The Sunday morning church service started to the beat of a much-needed, brand new drum set donated to the Carpenter church by chairman of the GRID board Jacques and Brigitte Lapointe. The shiny red drums arrived from Kumasi on God’s timing — just in time for worship.
Under the Kapok tree Pastor Rance and Dr. David Mensah, dressed in full chief attire, led us in the true spirit of worship with clapping, singing, and line-dancing. The African church does not need to be reminded to praise god with their whole heart.
Pastor Charles read the scriptures 2 Kings 4:1-7: Elisha asked the poor widow what she had to repay her debtors. She responded that she had nothing but a little olive oil. Elisha asked her to bring several empty jars to him and told her to pour a little oil into each one. The jars were miraculously filled to the brim.
The significance of the widow’s oil was not lost on us as we reflected on the work of our medical mission here in Ghana. Sometimes we feel as if what we have to offer isn’t enough to fill all the jars of the sick. Pastor Charles reminded the entire congregation of Africans and “the experts” as they call us, that if we are willing, God will take whatever is in our hand and multiply it and work through it to serve humanity.
After more clapping, singing and dancing, a heart-warming testimonial was given by Ernestina, the Ghanian medical assistant who has accompanied us on all five missions.
Her testimony assured us that indeed the Lord is working through our team to fill the jars of oil. She said our team has taught her “tremendous wisdom, insight, gentleness, love and compassion.” The Ghanaian government has recognized her exemplary care of patients in her region that they have put her in charge of a large clinic which has 30 staff. She is now training all of her nurses and midwives using what she has learned from us. She is transferring clinical skills. There is no doctor at this busy clinic that has a 6 bed ER and 8 bed maternity unit. Ernestina is on call 24 hours a day, 7 days a week. We were moved by the impact we have had on this remarkable woman and now, on her staff. More jars are being filled.

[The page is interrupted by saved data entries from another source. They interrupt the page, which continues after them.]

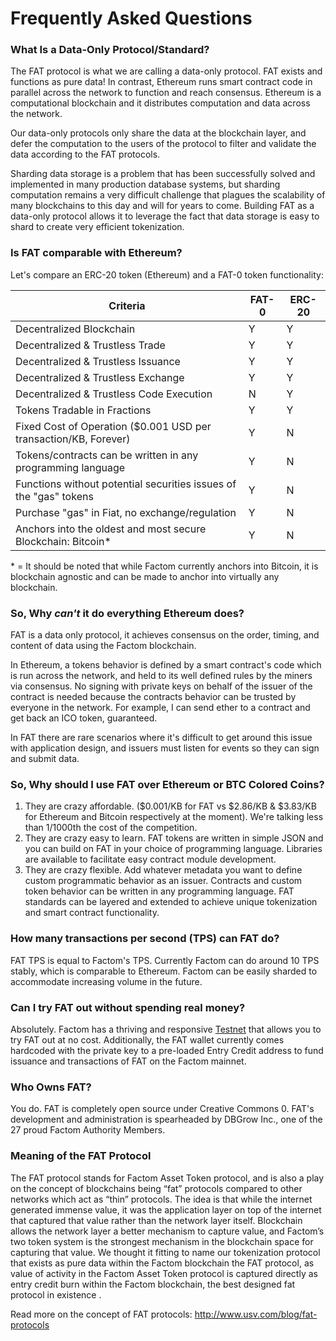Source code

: # Frequently Asked Questions



### What Is a Data-Only Protocol/Standard?

The FAT protocol is what we are calling a data-only protocol. FAT exists and functions as pure
data! In contrast, Ethereum runs smart contract code in parallel across the
network to function and reach consensus. Ethereum is a computational blockchain
and it distributes computation and data across the network.

Our data-only protocols only share the data at the blockchain layer, and defer the
computation to the users of the protocol to filter and validate the data
according to the FAT protocols.

Sharding data storage is a problem that has been successfully solved and
implemented in many production database systems, but sharding computation
remains a very difficult challenge that plagues the scalability of many
blockchains to this day and will for years to come. Building FAT as a data-only protocol allows it to leverage the fact that data storage is easy to shard to create very efficient tokenization.


### Is FAT comparable with Ethereum?

Let's compare an ERC-20 token (Ethereum) and a FAT-0 token functionality:

| Criteria                                                     | FAT-0 | ERC-20 |
| ------------------------------------------------------------ | ----- | ------ |
| Decentralized Blockchain                                     | Y     | Y      |
| Decentralized & Trustless Trade                              | Y     | Y      |
| Decentralized & Trustless Issuance                           | Y     | Y      |
| Decentralized & Trustless Exchange                           | Y     | Y      |
| Decentralized & Trustless Code Execution                     | N     | Y      |
| Tokens Tradable in Fractions                                 | Y     | Y      |
| Fixed Cost of Operation ($0.001 USD per transaction/KB, Forever) | Y     | N      |
| Tokens/contracts can be written in any programming language  | Y     | N      |
| Functions without potential securities issues of the "gas" tokens | Y     | N      |
| Purchase "gas" in Fiat, no exchange/regulation               | Y     | N      |
| Anchors into the oldest and most secure Blockchain: Bitcoin* | Y     | N      |

\* =  It should be noted that while Factom currently anchors into Bitcoin, it is blockchain agnostic and can be made to anchor into virtually any blockchain.



### So, Why _can't_ it do everything Ethereum does?

FAT is a data only protocol, it achieves consensus on the order, timing, and
content of data using the Factom blockchain.

In Ethereum, a tokens behavior is defined by a smart contract's
code which is run across the network, and held to its well defined rules by the miners via consensus. No signing with private keys on behalf of the issuer of the contract is needed because the contracts behavior can be trusted by everyone in the network. For example, I can send ether to a contract and get back an ICO token, guaranteed.

In FAT there are rare scenarios where it's difficult to get around this issue with application design, and issuers must listen for events so they can sign and submit data.


### So, Why should I use FAT over Ethereum or BTC Colored Coins?

1. They are crazy affordable. ($0.001/KB for FAT vs \$2.86/KB & \$3.83/KB for Ethereum and Bitcoin respectively at the moment). We're
   talking less than 1/1000th the cost of the competition.
2. They are crazy easy to learn. FAT tokens are written in simple JSON and
   you can build on FAT in your choice of programming language. Libraries are available to
facilitate easy contract module development.
3. They are crazy flexible. Add whatever metadata you want to define custom
   programmatic behavior as an issuer. Contracts and custom token behavior can be written in any programming language. FAT standards can be layered and extended to achieve unique tokenization and smart contract functionality.


### How many transactions per second (TPS) can FAT do?

FAT TPS is equal to Factom's TPS. Currently Factom can do around 10 TPS stably,
which is comparable to Ethereum. Factom can be easily sharded to accommodate increasing volume in the future.


### Can I try FAT out without spending real money?

Absolutely. Factom has a thriving and responsive [Testnet](http://www.factom-testnet.com/Introduction) that allows you
to try FAT out at no cost. Additionally, the FAT wallet currently comes hardcoded with the private key to a pre-loaded Entry Credit address to fund issuance and transactions of FAT on the Factom mainnet.


### Who Owns FAT?

You do. FAT is completely open source under Creative Commons 0. FAT's
development and administration is spearheaded by DBGrow Inc., one of the 27
proud Factom Authority Members.



### Meaning of the FAT Protocol

The FAT protocol stands for Factom Asset Token protocol, and is also a play on the concept of blockchains being “fat” protocols compared to other networks which act as “thin” protocols. The idea is that while the internet generated immense value, it was the application layer on top of the internet that captured that value rather than the network layer itself. Blockchain allows the network layer a better mechanism to capture value, and Factom’s two token system is the strongest mechanism in the blockchain space for capturing that value. We thought it fitting to name our tokenization protocol that exists as pure data within the Factom blockchain the FAT protocol, as value of activity in the Factom Asset Token protocol is captured directly as entry credit burn within the Factom blockchain, the best designed fat protocol in existence .

Read more on the concept of FAT protocols: <http://www.usv.com/blog/fat-protocols>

As the worship service came to a close and while we were still dancing, clapping and singing we were reminded once again that our work has left many Ghanians beating to a new drum.
Sunday evening our convoy of vehicles arrived at the Mole National Game Park, a 4,577 square kilometer reserve dedicated to the protection of wildlife. Last night we celebrated Dr. Laurence’s 40th wedding anniversary by singing a few different versions all at once of “Happy Anniversary” while his wife listened on the phone from Vancouver.
Today we had the option of going on a walking or jeep safari. The guides told us we probably wouldn’t see any elephants as none were seen on the safari the day before. Well … there were elephants everywhere. Some groups saw as many as 12 majestic elephants as close as 100m away. We also saw crocodiles, deer, antelope and water bucks all in their natural habitat. The monkeys were getting a little cheeky while we were cooling off in the swimming pool and one took a bit of a run at our dear friend Sarah Hasted from the UK. She was cool as a cucumber and handled that monkey just fine!
It was a wonderful, well-needed rest and we all feel recharged, refreshed and ready to finish hard for our 3 remaining clinics which will be held here on the NEA compound in Carpenter.